La vigne
C'est une joie de voir
ta tête blanche
dépasser dans la vigne
et de la perdre de vue
par moments quand tu te penches
pour soutenir les gourmands
ou relever
les lourdes grappes
dont le poids
leur fait toucher terre
puis la voir à nouveau
entre les pampres
quand tu ramasses
tristement
les tiges nouvelles brisées
encore un coup des chats sûrement...
Ton visage s'assombrit parfois
cela n'a pas été une année faste
sans doute la faute
aux vents du sud
le Sirocco ou le Garbis peut-être
l'Apiliòtis, le...
Ne te désespère pas cela va passer
l'année prochaine sera bénie
et les temps seront doux.
Ce qui me suffit à moi c'est la joie
de voir tes cheveux blancs
ébouriffés par la brise marine
tandis qu'en moi je murmure :
Seigneur, Seigneur, veille sur nous de là-haut
et vois
et visite cette vigne
plantée par ta main.
Pàros, août 2014
Felouque
Je n'ai pas vu cette fois encore
la felouque
cela fait trois jours que je guette
sa petite voile
qui gonfle blanche
dans la brise du matin
robe claire de jeune fille
que soulève
indiscret
le vent du nord joueur...
Légère elle fend les vagues
sa proue fière
se soulève
et la felouque file à présent
traînant derrière elle
tout un chapelet de barques blanches
et ivres
de rêves insaisissables
de vains espoirs
d'attentes
passagers clandestins errants
voyageant sur les vagues
sans jamais atteindre
l'abri d'un port.
Pàros, août 2014
Personne
Eh bien je suis Personne
celui d'Homère, moi ?
En tous cas pas Chacun
l'Everyman de Philip Roth !
Mes amis et connaissances m'ignorent
la radio les blogs Internet.
Mes ennemis m'ont oublié,
mes parents
n'ont de moi aucun souvenir.
Seules m'aiment les bestioles de Dieu
qui me suivent joyeusement
les abeilles boivent
dans ma main
les coccinelles accourent et me saluent !
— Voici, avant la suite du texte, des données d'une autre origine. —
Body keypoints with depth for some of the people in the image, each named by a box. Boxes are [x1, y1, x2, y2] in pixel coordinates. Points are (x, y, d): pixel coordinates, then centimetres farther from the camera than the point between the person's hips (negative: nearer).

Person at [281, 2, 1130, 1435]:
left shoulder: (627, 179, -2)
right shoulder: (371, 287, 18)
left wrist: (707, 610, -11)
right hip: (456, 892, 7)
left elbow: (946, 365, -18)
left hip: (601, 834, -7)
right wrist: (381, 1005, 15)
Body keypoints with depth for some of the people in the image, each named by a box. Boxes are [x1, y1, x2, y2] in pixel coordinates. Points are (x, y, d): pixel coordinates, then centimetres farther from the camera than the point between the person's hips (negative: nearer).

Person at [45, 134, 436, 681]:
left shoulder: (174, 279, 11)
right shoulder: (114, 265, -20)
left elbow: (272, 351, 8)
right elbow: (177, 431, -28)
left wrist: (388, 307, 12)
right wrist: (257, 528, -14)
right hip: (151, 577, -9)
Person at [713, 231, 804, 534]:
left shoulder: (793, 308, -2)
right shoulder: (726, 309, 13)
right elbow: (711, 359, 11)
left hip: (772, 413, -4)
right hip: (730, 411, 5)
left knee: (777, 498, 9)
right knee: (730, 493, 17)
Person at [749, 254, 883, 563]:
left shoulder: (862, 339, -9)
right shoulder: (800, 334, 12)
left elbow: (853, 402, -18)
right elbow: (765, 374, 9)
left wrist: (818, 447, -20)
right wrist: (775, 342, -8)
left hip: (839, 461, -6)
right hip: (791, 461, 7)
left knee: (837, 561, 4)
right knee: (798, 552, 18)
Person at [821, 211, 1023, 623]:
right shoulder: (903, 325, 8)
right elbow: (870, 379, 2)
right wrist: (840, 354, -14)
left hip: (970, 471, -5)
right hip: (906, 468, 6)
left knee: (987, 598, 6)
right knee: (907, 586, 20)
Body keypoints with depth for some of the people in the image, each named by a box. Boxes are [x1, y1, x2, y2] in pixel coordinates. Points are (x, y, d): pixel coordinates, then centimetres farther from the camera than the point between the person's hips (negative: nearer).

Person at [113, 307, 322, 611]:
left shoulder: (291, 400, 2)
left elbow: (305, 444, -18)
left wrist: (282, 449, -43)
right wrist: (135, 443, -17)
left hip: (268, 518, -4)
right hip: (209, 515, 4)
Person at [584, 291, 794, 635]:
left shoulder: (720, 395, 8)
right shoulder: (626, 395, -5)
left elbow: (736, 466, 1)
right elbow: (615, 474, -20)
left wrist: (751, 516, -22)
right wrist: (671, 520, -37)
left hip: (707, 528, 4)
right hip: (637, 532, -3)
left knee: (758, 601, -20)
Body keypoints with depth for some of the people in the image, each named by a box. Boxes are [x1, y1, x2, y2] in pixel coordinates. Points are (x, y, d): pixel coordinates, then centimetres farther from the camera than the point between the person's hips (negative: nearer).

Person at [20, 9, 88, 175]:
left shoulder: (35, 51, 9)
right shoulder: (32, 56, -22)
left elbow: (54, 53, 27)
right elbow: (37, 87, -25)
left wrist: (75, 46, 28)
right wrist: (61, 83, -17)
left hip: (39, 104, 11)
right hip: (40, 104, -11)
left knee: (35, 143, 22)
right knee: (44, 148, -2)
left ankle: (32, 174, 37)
Et cette escorte bien-aimée
m'accompagnera toujours
et quand viendra l'heure de partir
tristement me suivra
jusqu'à ma dernière demeure...
Pàros, 2011
Phòtis
Au petit bar de Phòtis
tous les soirs
nous causions nous les vieux amis
attablés près des vagues
avec sur les murets
des coussins blancs et doux
qui sentaient bon.
Phòtis tout joyeux
entrait-sortait
trop débordé pour prendre
toutes les commandes
et il secouait dans son shaker
en cadence
ses légendaires cocktails
le summum étant l'Alexander.
C'est un cocon bien clos
le petit bar à présent
et à la porte
Phòtis l'archange
tient son shaker
et nous appelle
par nos prénoms :
Pètros, Ilìas et Niòvi
Okeanis, Thanàssis et Krimèa
Nikòlas, Chrysavyi et
Niòvi
Pàros, 14.11.2017
Niòvi ne nous livre que son prénom. Ce n'est pas que son nom de famille lui semble trop long ; elle souhaite seulement s'effacer derrière l'homme qui le lui a donné : son époux, superbe écrivain, fort apprécié en Grèce — et au Miel des anges.
La poésie de Niòvi, discrète elle aussi, simple, limpide, chaleureuse, conjugue l'expérience de l'âge et la fraîcheur que certains êtres ne perdent jamais. Elle nous parle à mi-voix et en la lisant on a l'impression de faire partie des amis de Niòvi et Ilìas.